Russian Ruble Rose in Spite of Challenges

Russian Ruble Rose in Spite of Challenges

It was a positive day for the Russian ruble. The Russian currency rose against the U.S. currency in Moscow and offshore trading on Wednesday, even though volumes remained thin and other Russian assets continued to be un-tradable. 

Unfortunately, Russian forces continued to bomb Ukrainian cities despite talk of compromise from both Russia and Ukraine in peace negotiations, three weeks after the start of the Russian invasion.

Market participants, meantime, focused on whether Russia would pay coupons on sovereign debt due Wednesday, or start the clock on a 30-day grace period, after which Russia could default on its foreign sovereign debt for the first time in a very long time.

Ruble and sanctions

On Wednesday,  the ruble added 1.9% on the day to close at 108 per dollar. The Russian currency gained 0.7% versus the euro to close just below 117.7.

When it came to foreign exchanges, it was bid recently at 91 per dollar and traded at 97, up more than 13% on the day. 

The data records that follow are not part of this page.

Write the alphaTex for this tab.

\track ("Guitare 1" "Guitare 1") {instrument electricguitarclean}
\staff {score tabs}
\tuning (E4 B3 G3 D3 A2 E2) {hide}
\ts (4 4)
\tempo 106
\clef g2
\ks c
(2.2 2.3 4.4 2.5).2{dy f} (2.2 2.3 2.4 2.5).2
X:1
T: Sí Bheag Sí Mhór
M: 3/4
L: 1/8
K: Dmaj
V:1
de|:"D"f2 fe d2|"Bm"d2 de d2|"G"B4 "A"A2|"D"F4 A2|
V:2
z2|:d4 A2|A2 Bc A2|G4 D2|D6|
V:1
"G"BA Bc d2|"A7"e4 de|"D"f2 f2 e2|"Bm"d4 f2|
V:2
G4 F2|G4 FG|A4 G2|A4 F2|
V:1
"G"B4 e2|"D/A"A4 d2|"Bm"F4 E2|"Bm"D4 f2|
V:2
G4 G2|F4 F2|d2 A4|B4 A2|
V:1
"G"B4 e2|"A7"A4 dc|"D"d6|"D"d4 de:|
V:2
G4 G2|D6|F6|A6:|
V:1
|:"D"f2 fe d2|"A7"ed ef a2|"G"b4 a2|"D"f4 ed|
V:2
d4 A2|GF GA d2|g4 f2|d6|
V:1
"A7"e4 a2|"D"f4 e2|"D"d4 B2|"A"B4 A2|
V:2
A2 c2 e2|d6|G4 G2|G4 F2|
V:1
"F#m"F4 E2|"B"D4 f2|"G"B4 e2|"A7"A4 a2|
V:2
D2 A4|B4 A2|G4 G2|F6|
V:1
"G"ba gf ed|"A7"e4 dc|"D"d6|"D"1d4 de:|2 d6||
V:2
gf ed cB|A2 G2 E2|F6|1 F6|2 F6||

 Events in Ukraine and sanctions against Russia that followed triggered the worst economic crisis in Russia. It has to deal with the worst crisis since the fall of the Soviet Union in 1991. 

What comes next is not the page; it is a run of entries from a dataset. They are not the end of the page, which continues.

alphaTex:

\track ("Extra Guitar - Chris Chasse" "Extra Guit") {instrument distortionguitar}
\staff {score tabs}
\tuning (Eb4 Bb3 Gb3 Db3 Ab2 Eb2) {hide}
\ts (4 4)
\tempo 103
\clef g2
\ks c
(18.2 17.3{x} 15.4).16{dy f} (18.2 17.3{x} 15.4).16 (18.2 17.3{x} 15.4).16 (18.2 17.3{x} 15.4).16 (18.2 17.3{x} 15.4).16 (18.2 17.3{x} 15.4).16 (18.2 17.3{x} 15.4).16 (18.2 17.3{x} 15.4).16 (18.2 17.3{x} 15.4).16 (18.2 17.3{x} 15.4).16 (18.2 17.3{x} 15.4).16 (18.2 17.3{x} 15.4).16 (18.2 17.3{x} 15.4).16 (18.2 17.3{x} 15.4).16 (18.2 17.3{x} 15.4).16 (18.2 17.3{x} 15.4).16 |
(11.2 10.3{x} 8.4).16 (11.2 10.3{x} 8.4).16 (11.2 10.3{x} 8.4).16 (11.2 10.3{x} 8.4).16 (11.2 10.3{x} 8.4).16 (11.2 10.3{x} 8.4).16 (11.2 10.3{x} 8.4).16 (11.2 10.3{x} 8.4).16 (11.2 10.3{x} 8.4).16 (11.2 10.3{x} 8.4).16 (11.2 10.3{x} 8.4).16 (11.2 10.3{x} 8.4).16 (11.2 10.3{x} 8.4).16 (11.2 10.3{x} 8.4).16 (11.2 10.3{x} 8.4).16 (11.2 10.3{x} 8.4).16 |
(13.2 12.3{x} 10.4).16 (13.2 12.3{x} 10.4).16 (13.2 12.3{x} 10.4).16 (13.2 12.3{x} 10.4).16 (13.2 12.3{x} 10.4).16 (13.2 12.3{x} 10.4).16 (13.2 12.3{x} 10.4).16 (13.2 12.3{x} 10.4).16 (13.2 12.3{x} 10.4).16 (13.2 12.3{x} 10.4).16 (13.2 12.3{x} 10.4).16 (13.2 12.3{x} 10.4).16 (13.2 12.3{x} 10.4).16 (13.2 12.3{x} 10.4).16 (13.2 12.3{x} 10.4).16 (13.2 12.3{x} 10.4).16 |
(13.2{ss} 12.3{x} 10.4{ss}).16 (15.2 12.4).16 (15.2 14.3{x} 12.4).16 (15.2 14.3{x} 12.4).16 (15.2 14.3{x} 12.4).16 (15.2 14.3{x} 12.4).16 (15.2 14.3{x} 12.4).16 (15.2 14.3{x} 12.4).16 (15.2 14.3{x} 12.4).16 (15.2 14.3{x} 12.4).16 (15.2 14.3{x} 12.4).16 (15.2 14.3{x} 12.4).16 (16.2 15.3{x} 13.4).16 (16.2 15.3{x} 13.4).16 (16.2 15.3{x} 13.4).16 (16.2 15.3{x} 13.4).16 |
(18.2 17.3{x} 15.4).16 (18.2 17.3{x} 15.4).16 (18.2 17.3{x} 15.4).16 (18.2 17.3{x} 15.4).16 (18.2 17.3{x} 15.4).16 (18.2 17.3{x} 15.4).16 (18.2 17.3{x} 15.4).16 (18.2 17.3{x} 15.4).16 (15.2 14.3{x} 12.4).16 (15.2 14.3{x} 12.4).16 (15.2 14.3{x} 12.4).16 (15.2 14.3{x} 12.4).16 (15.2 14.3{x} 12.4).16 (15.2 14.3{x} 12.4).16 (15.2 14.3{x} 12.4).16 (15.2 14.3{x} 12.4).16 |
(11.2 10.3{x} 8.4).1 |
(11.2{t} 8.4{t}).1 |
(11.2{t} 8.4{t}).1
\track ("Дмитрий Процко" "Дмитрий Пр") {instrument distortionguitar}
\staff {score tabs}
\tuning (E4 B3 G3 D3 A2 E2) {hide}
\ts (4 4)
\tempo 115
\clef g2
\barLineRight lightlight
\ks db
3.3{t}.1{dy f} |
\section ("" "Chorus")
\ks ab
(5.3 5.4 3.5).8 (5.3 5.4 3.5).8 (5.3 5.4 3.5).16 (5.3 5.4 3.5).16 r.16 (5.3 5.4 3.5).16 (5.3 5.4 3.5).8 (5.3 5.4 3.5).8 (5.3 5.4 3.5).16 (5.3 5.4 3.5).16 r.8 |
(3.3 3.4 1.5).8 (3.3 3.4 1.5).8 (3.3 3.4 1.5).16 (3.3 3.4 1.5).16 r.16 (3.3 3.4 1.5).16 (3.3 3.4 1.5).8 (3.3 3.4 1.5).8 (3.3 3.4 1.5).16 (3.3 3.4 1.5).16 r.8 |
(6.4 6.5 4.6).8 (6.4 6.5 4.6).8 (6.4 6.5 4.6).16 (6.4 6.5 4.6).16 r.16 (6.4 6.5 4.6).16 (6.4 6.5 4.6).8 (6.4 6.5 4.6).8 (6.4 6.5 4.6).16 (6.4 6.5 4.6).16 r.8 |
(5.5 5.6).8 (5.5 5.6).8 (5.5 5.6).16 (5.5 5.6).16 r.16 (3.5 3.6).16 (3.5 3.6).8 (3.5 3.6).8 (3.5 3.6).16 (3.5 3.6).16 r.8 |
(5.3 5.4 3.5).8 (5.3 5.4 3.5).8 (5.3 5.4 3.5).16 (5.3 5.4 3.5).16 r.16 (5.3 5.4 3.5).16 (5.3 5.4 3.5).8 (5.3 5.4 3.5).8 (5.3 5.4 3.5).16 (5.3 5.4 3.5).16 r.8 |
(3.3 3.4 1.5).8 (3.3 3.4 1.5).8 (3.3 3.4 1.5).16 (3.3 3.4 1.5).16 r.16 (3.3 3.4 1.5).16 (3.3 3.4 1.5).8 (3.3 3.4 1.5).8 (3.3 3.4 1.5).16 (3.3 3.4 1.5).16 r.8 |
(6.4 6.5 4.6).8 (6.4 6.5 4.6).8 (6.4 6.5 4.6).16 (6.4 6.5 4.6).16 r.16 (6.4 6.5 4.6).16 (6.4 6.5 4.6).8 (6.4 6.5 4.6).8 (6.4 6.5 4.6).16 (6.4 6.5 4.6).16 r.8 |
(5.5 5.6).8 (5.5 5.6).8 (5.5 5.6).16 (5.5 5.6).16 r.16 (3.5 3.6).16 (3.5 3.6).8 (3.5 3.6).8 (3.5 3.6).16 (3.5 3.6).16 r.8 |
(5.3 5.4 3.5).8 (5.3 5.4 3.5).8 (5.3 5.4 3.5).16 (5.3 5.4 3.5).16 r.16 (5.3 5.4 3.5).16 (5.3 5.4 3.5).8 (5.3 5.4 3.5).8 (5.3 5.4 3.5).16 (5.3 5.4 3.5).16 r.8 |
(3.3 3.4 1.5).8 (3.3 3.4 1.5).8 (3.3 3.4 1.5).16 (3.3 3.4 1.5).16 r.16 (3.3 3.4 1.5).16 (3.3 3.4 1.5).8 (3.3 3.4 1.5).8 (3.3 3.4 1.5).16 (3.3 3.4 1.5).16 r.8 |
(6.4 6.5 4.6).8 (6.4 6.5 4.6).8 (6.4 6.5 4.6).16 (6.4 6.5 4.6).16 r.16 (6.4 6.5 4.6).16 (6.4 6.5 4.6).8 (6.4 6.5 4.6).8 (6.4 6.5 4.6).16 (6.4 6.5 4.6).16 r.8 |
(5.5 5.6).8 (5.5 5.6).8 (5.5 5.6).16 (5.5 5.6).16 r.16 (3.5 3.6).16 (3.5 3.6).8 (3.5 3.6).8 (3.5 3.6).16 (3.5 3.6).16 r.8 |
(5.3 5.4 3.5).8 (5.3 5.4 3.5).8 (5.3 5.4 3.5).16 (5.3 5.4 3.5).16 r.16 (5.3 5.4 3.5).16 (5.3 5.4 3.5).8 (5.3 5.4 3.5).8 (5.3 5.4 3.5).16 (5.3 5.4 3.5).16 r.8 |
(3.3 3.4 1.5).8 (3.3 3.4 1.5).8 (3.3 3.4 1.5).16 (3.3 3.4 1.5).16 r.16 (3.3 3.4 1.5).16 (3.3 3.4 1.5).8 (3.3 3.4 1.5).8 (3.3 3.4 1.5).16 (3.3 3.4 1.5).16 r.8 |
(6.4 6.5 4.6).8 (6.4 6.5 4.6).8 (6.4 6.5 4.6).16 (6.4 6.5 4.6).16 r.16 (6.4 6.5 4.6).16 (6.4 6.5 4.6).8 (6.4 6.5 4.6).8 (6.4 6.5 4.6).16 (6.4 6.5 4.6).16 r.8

The Moscow stock market stayed largely closed by the order of the country’s central bank. 

Two days ago, the European Union launched a new barrage of sanctions. New sanctions include bans of investment in the Russian energy sector, luxury goods exports. The bloc also banned imports of steel products from Russia. 

The European Union also decided to freeze the assets of more business leaders who support the Russian state. Sanctions imposed by the bloc will hit on Russian oil companies Rosneft, Transneft, and Gazprom Neft. However, members of the bloc will be still able to buy oil and gas from Russian companies. 

Also, the ban on Russian steel imports is estimated to affect 3.3 billion euros worth of products.